**Task description**
I need all of the entries printed exactly.

**Data**
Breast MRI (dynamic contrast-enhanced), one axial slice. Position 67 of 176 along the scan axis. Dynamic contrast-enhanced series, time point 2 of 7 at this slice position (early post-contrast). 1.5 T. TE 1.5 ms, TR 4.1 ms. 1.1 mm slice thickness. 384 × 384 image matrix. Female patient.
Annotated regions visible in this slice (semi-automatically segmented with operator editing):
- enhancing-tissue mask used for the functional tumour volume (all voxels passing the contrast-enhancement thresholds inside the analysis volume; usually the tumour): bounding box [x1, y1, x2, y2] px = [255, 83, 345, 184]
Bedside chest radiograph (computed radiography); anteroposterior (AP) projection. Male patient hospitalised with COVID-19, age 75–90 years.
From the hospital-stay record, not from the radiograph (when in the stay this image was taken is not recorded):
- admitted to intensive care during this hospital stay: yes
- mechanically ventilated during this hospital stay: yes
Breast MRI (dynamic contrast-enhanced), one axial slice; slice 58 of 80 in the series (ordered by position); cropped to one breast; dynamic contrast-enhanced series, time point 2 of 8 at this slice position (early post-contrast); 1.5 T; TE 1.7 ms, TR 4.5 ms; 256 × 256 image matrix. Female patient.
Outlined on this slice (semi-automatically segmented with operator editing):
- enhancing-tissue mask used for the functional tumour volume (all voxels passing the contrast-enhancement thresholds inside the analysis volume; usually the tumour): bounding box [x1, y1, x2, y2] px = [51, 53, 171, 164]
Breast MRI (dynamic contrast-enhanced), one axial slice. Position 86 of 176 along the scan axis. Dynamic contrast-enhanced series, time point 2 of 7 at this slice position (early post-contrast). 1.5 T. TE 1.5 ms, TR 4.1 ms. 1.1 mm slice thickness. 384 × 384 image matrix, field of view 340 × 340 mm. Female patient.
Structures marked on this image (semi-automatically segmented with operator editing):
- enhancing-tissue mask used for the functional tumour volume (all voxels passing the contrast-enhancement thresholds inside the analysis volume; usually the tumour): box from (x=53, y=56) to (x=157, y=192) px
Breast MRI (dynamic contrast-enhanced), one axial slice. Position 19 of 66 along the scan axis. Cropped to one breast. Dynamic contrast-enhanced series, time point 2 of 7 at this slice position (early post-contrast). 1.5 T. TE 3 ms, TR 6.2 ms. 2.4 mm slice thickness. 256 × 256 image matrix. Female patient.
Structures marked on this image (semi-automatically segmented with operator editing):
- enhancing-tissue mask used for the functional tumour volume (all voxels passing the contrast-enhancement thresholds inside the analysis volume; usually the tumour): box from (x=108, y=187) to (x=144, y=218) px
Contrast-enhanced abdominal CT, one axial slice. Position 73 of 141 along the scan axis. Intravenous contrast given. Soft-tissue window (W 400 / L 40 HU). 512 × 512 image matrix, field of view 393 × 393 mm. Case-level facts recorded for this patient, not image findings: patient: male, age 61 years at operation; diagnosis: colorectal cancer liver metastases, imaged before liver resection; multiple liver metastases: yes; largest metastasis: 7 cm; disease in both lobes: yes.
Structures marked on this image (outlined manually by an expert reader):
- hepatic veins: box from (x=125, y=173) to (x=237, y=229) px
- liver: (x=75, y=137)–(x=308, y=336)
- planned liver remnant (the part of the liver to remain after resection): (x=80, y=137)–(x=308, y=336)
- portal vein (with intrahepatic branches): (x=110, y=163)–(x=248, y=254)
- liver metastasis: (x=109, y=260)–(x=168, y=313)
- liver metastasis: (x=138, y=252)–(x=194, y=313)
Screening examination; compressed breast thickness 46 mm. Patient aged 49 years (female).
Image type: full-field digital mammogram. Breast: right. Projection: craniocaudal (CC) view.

**Exercise response**
Breast MRI (dynamic contrast-enhanced), one axial slice. Position 67 of 176 along the scan axis. Dynamic contrast-enhanced series, time point 2 of 7 at this slice position (early post-contrast). 1.5 T. TE 1.5 ms, TR 4.1 ms. 1.1 mm slice thickness. 384 × 384 image matrix. Female patient.
Annotated regions visible in this slice (semi-automatically segmented with operator editing):
- enhancing-tissue mask used for the functional tumour volume (all voxels passing the contrast-enhancement thresholds inside the analysis volume; usually the tumour): bounding box [x1, y1, x2, y2] px = [255, 83, 345, 184]
Bedside chest radiograph (computed radiography); anteroposterior (AP) projection. Male patient hospitalised with COVID-19, age 75–90 years.
From the hospital-stay record, not from the radiograph (when in the stay this image was taken is not recorded):
- admitted to intensive care during this hospital stay: yes
- mechanically ventilated during this hospital stay: yes
Breast MRI (dynamic contrast-enhanced), one axial slice; slice 58 of 80 in the series (ordered by position); cropped to one breast; dynamic contrast-enhanced series, time point 2 of 8 at this slice position (early post-contrast); 1.5 T; TE 1.7 ms, TR 4.5 ms; 256 × 256 image matrix. Female patient.
Outlined on this slice (semi-automatically segmented with operator editing):
- enhancing-tissue mask used for the functional tumour volume (all voxels passing the contrast-enhancement thresholds inside the analysis volume; usually the tumour): bounding box [x1, y1, x2, y2] px = [51, 53, 171, 164]
Breast MRI (dynamic contrast-enhanced), one axial slice. Position 86 of 176 along the scan axis. Dynamic contrast-enhanced series, time point 2 of 7 at this slice position (early post-contrast). 1.5 T. TE 1.5 ms, TR 4.1 ms. 1.1 mm slice thickness. 384 × 384 image matrix, field of view 340 × 340 mm. Female patient.
Structures marked on this image (semi-automatically segmented with operator editing):
- enhancing-tissue mask used for the functional tumour volume (all voxels passing the contrast-enhancement thresholds inside the analysis volume; usually the tumour): box from (x=53, y=56) to (x=157, y=192) px
Breast MRI (dynamic contrast-enhanced), one axial slice. Position 19 of 66 along the scan axis. Cropped to one breast. Dynamic contrast-enhanced series, time point 2 of 7 at this slice position (early post-contrast). 1.5 T. TE 3 ms, TR 6.2 ms. 2.4 mm slice thickness. 256 × 256 image matrix. Female patient.
Structures marked on this image (semi-automatically segmented with operator editing):
- enhancing-tissue mask used for the functional tumour volume (all voxels passing the contrast-enhancement thresholds inside the analysis volume; usually the tumour): box from (x=108, y=187) to (x=144, y=218) px
Contrast-enhanced abdominal CT, one axial slice. Position 73 of 141 along the scan axis. Intravenous contrast given. Soft-tissue window (W 400 / L 40 HU). 512 × 512 image matrix, field of view 393 × 393 mm. Case-level facts recorded for this patient, not image findings: patient: male, age 61 years at operation; diagnosis: colorectal cancer liver metastases, imaged before liver resection; multiple liver metastases: yes; largest metastasis: 7 cm; disease in both lobes: yes.
Structures marked on this image (outlined manually by an expert reader):
- hepatic veins: box from (x=125, y=173) to (x=237, y=229) px
- liver: (x=75, y=137)–(x=308, y=336)
- planned liver remnant (the part of the liver to remain after resection): (x=80, y=137)–(x=308, y=336)
- portal vein (with intrahepatic branches): (x=110, y=163)–(x=248, y=254)
- liver metastasis: (x=109, y=260)–(x=168, y=313)
- liver metastasis: (x=138, y=252)–(x=194, y=313)
Screening examination; compressed breast thickness 46 mm. Patient aged 49 years (female).
Image type: full-field digital mammogram. Breast: right. Projection: craniocaudal (CC) view.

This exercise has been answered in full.